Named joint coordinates
*** Block opens ***

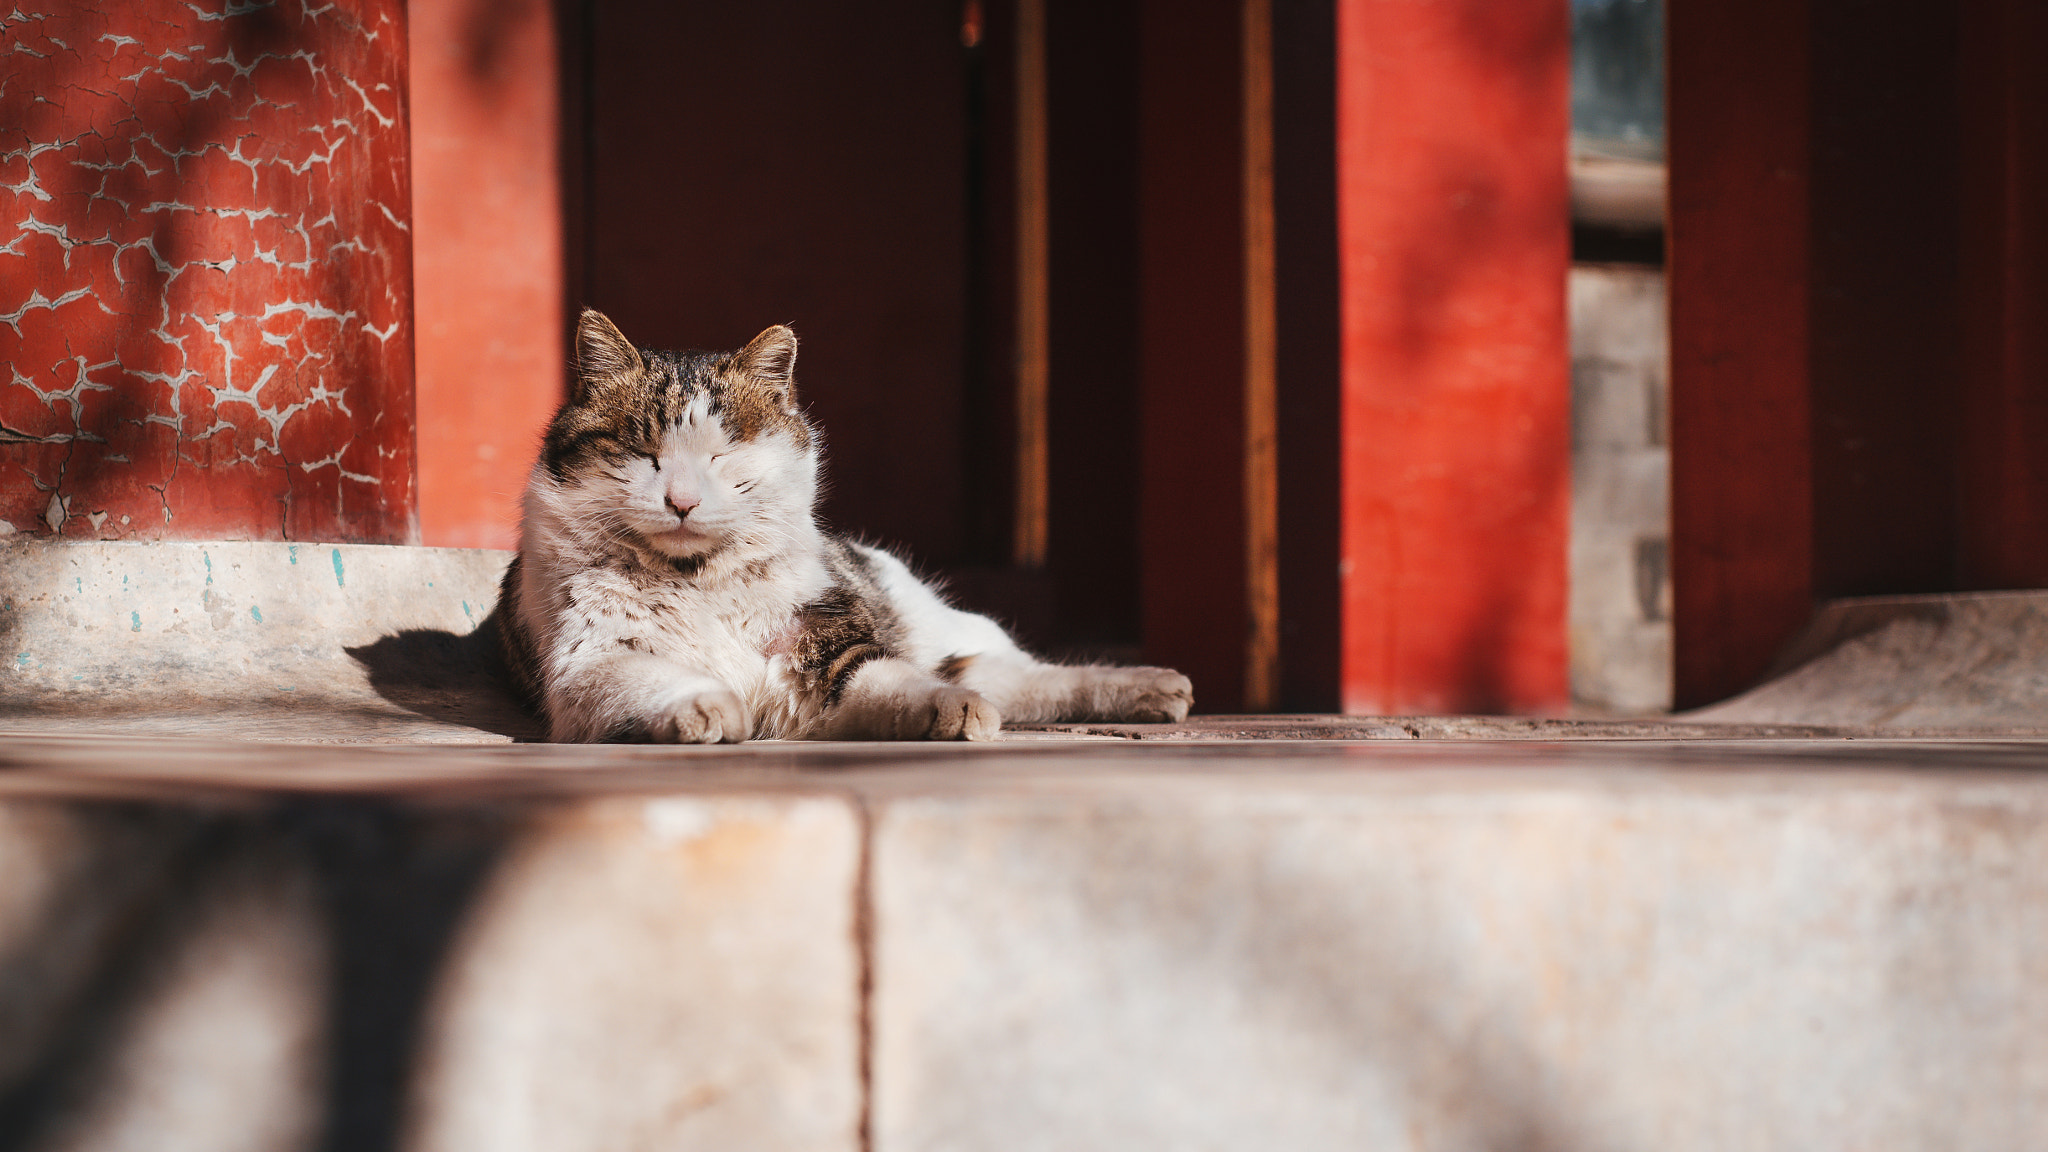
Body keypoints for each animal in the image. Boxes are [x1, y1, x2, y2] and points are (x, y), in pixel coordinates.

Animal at [499, 305, 1196, 737]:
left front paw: (955, 714)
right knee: (1006, 681)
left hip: (936, 624)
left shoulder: (833, 649)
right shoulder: (590, 662)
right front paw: (707, 709)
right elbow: (656, 681)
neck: (699, 579)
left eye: (724, 454)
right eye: (644, 454)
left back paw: (1157, 688)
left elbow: (898, 681)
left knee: (1019, 672)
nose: (682, 501)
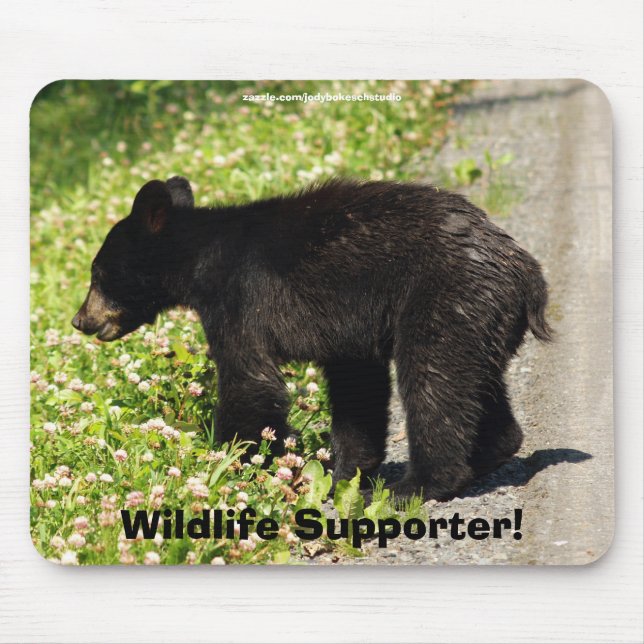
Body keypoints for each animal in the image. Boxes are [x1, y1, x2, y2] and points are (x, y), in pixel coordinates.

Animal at [72, 176, 551, 501]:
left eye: (97, 273)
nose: (80, 320)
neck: (200, 260)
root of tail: (528, 272)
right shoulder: (347, 329)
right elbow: (357, 387)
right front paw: (345, 474)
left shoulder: (239, 299)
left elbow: (250, 381)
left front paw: (231, 464)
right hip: (480, 320)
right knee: (473, 382)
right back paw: (491, 450)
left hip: (443, 300)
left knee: (433, 383)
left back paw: (416, 485)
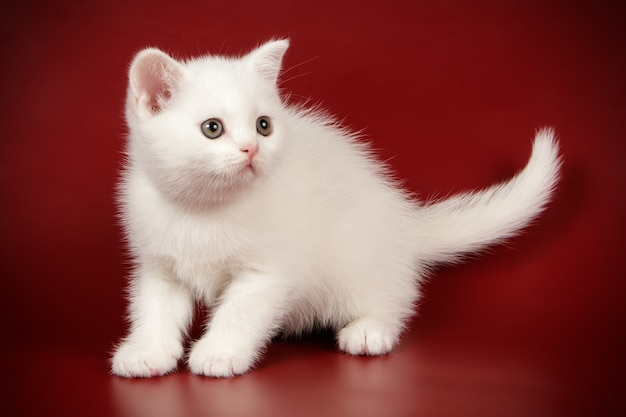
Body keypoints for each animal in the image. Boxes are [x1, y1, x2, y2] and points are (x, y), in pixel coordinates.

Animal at [112, 39, 560, 376]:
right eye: (212, 128)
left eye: (263, 125)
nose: (252, 149)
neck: (204, 208)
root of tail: (405, 223)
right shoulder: (158, 266)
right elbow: (153, 308)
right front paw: (147, 352)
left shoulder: (268, 270)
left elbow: (240, 311)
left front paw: (220, 353)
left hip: (358, 254)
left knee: (394, 297)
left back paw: (370, 330)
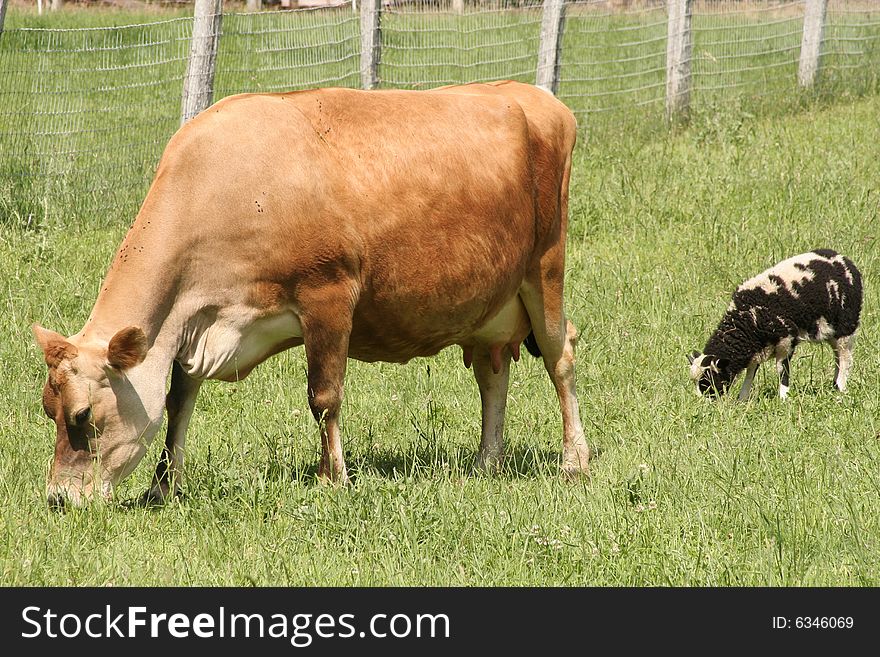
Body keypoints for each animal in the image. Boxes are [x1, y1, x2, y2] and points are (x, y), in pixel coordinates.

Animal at [32, 79, 592, 504]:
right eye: (47, 409)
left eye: (83, 415)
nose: (58, 499)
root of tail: (534, 95)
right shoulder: (193, 326)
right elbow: (176, 404)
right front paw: (163, 487)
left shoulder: (329, 294)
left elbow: (324, 397)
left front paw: (332, 479)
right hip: (488, 304)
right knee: (492, 374)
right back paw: (486, 461)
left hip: (546, 267)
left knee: (560, 355)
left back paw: (574, 460)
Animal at [688, 247, 860, 398]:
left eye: (708, 380)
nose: (703, 403)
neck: (747, 319)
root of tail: (844, 259)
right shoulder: (757, 347)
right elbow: (750, 372)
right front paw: (742, 398)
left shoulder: (786, 341)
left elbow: (782, 370)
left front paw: (783, 397)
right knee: (838, 357)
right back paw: (834, 385)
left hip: (846, 328)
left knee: (845, 358)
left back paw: (840, 388)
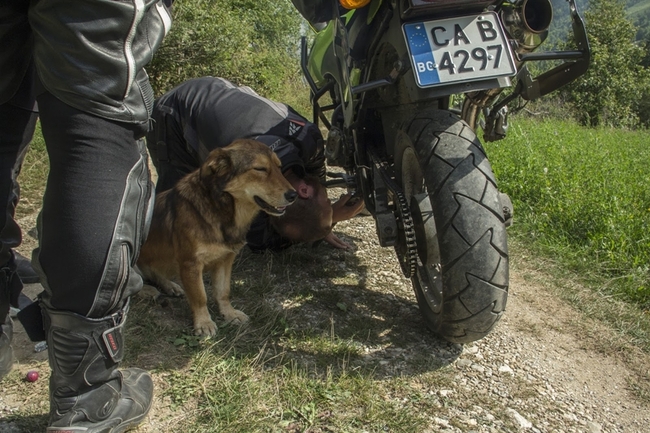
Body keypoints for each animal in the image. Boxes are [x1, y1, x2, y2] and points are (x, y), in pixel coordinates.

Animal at [138, 138, 298, 334]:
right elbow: (200, 297)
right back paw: (146, 290)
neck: (221, 209)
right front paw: (204, 323)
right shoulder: (191, 264)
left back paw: (171, 286)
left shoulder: (225, 259)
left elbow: (223, 292)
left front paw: (229, 314)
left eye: (279, 167)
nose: (294, 195)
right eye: (260, 169)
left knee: (155, 273)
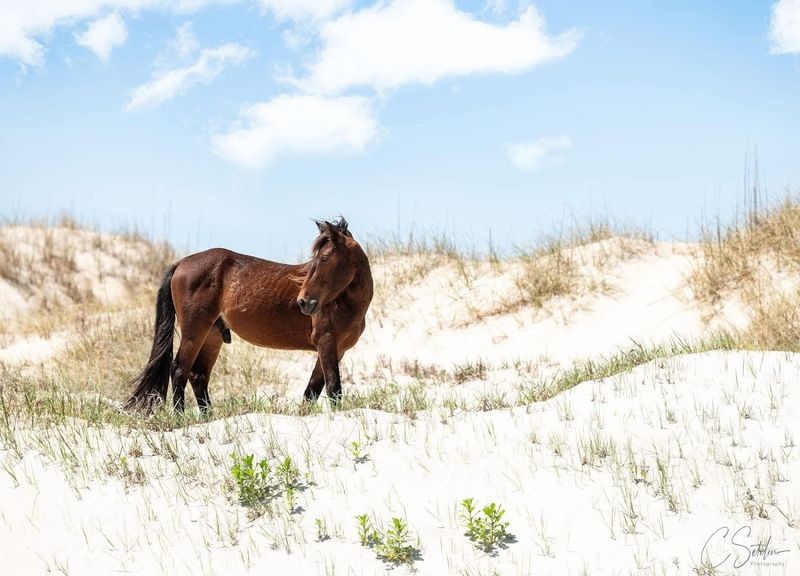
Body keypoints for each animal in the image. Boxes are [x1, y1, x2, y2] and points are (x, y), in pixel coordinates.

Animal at [124, 217, 373, 413]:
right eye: (317, 259)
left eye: (325, 259)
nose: (303, 302)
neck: (344, 301)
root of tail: (181, 263)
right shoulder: (326, 342)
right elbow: (333, 388)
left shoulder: (336, 349)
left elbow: (313, 390)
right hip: (195, 331)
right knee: (179, 370)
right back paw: (180, 417)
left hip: (213, 336)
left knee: (198, 375)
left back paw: (207, 417)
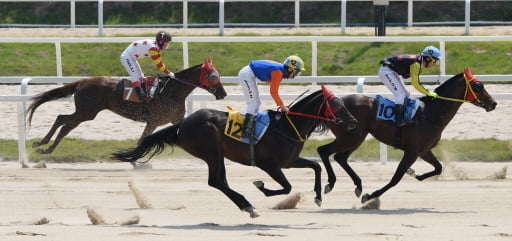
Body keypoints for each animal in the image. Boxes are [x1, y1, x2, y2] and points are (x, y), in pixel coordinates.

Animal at [27, 57, 227, 157]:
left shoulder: (175, 119)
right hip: (87, 111)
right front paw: (134, 160)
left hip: (85, 112)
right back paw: (42, 145)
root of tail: (82, 81)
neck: (172, 91)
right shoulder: (154, 120)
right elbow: (142, 140)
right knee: (62, 120)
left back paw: (45, 147)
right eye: (213, 76)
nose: (223, 93)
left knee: (65, 124)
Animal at [114, 85, 358, 217]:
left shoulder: (289, 161)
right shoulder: (269, 164)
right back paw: (248, 205)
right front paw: (261, 187)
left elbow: (315, 166)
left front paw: (319, 195)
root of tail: (183, 124)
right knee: (217, 181)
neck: (288, 126)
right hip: (212, 151)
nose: (354, 121)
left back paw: (246, 205)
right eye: (336, 105)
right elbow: (287, 187)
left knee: (218, 181)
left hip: (214, 154)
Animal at [318, 67, 498, 204]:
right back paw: (331, 184)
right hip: (351, 137)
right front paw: (371, 195)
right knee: (324, 151)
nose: (493, 103)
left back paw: (357, 185)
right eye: (477, 85)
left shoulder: (424, 150)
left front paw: (415, 173)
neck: (431, 114)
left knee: (340, 157)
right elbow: (396, 178)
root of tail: (332, 104)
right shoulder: (412, 151)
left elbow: (438, 168)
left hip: (355, 138)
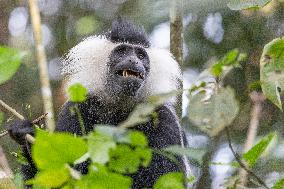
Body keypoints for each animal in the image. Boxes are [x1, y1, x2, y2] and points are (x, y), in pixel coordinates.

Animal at [8, 18, 191, 188]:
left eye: (140, 55)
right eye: (122, 52)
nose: (133, 60)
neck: (120, 108)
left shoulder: (163, 119)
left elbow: (163, 177)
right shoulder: (77, 109)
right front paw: (26, 134)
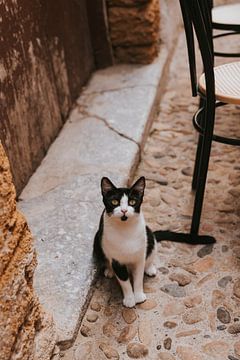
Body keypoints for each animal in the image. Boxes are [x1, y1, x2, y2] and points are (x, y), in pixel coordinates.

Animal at [93, 176, 215, 308]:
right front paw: (130, 299)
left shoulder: (139, 256)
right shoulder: (117, 261)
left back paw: (150, 268)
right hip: (97, 242)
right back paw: (109, 270)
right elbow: (125, 281)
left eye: (132, 202)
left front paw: (138, 296)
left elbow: (138, 278)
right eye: (114, 202)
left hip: (149, 235)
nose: (124, 210)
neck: (125, 230)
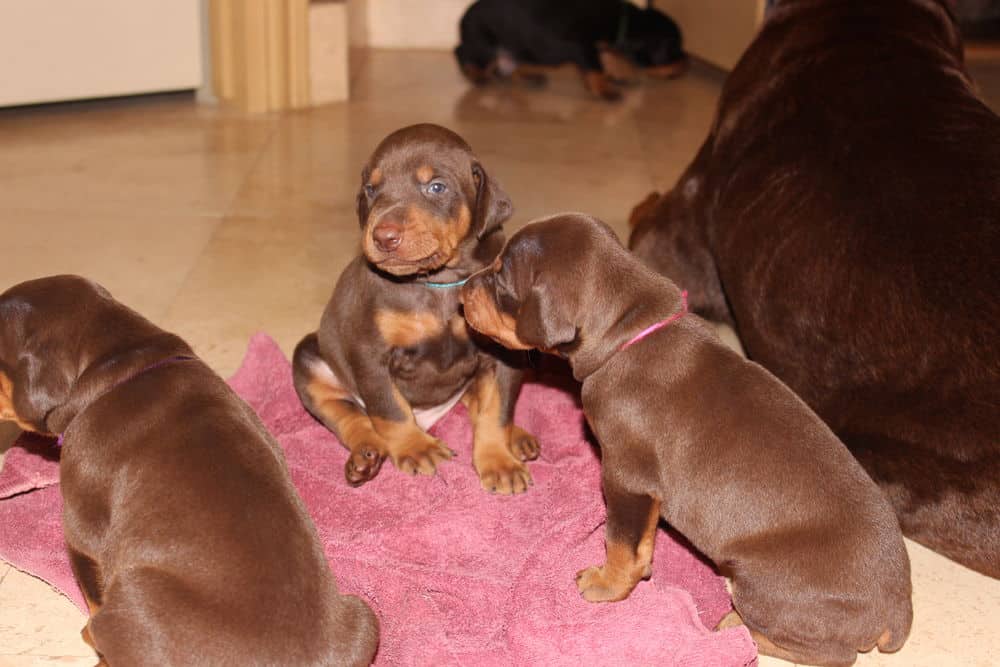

*** Block closes ***

§ **PROBLEM DETAILS**
What's needed is an exact copy of the lines above from the one with "left back paw: (840, 388)" through the one with "left back paw: (246, 205)", both included; the pictures stay out.

§ **SOLUTION TO THIS TASK**
left back paw: (840, 388)
Body keypoints for each animal in the image. Boxes are [x1, y1, x2, y2] and points are (x, y), in pixel coordinates.

Animal at [138, 138, 298, 334]:
right elbow: (200, 297)
right back paw: (146, 290)
neck: (221, 209)
right front paw: (204, 323)
right shoulder: (191, 264)
left back paw: (171, 286)
left shoulder: (225, 259)
left elbow: (223, 292)
left front paw: (229, 314)
left eye: (279, 167)
nose: (294, 195)
right eye: (260, 169)
left knee: (155, 273)
Body keypoints for each animal in the image. Boxes are [x1, y1, x2, y2] and points are (x, y), in pixel coordinates.

Animal at [124, 217, 373, 413]:
right eye: (317, 259)
left eye: (325, 259)
nose: (303, 302)
neck: (344, 301)
root of tail: (181, 263)
right shoulder: (326, 342)
right elbow: (333, 388)
left shoulder: (336, 349)
left elbow: (313, 390)
right hip: (195, 331)
right knee: (179, 370)
right back paw: (180, 417)
left hip: (213, 336)
left knee: (198, 375)
left back paw: (207, 417)
Body keypoints for each animal in the image. Boxes are [x1, y1, x2, y2] and points are (x, y), in pixel coordinates.

Animal at [27, 57, 227, 157]:
left shoulder: (175, 119)
right hip: (87, 111)
right front paw: (134, 160)
left hip: (85, 112)
right back paw: (42, 145)
root of tail: (82, 81)
neck: (172, 91)
right shoulder: (154, 120)
right elbow: (142, 140)
right knee: (62, 120)
left back paw: (45, 147)
right eye: (213, 76)
nose: (223, 93)
left knee: (65, 124)
Animal at [114, 85, 358, 217]:
left shoulder: (289, 161)
right shoulder: (269, 164)
right back paw: (248, 205)
right front paw: (261, 187)
left elbow: (315, 166)
left front paw: (319, 195)
root of tail: (183, 124)
right knee: (217, 181)
neck: (288, 126)
right hip: (212, 151)
nose: (354, 121)
left back paw: (246, 205)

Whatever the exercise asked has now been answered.